▶ PROBLEM DETAILS: Go through the data below and copy each line where the word "text" occurs.

[Data entries]

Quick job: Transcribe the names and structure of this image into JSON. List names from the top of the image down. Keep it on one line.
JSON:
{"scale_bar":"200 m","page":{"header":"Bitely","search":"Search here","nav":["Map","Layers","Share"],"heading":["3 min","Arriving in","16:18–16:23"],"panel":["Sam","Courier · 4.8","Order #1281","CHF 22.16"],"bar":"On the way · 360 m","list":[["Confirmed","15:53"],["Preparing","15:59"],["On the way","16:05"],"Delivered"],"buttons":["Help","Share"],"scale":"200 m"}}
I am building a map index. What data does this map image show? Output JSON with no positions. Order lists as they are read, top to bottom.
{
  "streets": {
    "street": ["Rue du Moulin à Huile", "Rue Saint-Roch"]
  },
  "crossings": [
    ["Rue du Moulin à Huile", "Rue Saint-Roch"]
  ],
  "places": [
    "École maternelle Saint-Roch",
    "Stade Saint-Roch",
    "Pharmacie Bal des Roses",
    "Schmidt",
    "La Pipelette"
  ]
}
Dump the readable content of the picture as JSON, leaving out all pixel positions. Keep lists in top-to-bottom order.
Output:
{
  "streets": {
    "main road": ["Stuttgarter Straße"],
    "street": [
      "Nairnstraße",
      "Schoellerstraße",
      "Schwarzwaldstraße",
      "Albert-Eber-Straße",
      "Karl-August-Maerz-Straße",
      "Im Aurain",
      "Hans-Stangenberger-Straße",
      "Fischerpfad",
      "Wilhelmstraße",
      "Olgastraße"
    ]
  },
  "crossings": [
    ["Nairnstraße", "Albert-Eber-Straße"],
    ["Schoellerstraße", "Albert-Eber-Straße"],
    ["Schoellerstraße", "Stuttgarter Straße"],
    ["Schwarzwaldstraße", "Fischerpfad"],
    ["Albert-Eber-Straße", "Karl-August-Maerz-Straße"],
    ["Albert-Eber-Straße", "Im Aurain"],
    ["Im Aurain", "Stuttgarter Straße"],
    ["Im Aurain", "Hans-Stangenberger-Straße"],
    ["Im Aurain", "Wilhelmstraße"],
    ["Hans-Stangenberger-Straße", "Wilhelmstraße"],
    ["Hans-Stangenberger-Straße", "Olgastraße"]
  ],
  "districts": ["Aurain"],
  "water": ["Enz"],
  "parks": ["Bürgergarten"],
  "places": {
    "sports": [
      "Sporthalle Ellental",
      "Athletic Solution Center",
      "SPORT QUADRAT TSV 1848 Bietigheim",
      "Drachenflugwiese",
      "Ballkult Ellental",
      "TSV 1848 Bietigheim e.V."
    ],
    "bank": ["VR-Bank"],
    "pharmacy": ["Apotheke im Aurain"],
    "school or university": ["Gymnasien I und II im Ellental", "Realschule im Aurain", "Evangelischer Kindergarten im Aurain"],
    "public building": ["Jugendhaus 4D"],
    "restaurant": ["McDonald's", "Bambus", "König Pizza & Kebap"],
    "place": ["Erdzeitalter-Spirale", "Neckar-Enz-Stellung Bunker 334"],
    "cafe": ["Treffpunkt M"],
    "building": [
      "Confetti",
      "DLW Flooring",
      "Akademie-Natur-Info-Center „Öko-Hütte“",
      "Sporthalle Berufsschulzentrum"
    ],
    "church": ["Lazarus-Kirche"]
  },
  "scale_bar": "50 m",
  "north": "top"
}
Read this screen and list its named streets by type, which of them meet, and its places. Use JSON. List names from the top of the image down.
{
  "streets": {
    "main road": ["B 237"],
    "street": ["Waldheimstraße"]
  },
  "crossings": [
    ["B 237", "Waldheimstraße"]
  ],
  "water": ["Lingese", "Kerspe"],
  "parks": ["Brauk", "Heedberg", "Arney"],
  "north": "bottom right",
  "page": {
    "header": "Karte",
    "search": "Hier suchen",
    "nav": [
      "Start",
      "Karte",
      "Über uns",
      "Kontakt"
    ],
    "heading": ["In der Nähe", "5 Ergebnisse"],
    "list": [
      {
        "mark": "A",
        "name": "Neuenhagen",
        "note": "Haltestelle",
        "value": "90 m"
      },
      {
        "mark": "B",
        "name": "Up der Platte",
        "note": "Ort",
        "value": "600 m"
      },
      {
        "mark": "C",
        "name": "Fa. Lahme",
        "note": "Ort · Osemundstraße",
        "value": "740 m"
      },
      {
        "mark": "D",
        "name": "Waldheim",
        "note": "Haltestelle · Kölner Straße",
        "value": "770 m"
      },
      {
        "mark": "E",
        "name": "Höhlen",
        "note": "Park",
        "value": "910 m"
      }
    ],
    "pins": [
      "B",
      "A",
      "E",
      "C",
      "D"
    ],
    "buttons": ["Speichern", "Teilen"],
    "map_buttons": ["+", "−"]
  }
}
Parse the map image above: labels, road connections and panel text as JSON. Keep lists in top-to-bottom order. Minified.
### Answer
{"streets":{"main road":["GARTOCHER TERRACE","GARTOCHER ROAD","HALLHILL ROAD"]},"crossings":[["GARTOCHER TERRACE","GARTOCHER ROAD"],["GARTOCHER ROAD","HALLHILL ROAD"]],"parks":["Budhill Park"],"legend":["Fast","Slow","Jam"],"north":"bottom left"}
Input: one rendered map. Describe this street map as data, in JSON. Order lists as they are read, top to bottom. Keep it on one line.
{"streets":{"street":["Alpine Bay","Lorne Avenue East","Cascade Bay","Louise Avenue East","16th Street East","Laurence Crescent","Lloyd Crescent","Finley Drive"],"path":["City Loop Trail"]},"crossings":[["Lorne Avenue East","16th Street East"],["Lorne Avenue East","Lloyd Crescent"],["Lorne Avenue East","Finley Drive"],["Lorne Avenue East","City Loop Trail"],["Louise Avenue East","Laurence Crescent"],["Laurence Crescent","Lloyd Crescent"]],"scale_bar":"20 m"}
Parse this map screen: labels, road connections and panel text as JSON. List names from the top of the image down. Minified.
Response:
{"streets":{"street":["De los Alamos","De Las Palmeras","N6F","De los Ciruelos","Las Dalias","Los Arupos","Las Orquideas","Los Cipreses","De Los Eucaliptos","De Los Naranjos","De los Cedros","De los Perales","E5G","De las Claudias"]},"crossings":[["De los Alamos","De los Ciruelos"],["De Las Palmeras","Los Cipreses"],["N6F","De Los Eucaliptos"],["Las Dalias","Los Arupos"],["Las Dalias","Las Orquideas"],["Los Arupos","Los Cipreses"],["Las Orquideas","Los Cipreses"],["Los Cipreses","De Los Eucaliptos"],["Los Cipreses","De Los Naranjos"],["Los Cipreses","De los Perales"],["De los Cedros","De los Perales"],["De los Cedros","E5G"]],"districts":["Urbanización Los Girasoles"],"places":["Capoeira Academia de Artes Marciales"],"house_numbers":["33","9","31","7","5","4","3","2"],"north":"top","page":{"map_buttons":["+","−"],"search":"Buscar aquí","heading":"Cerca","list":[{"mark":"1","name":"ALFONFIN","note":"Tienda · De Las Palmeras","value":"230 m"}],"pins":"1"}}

▶ EXPECTED ANSWER:
Parse the map image above: labels, road connections and panel text as JSON. Keep lists in top-to-bottom order. Minified.
Parse this map screen: labels, road connections and panel text as JSON. List names from the top of the image down. Minified.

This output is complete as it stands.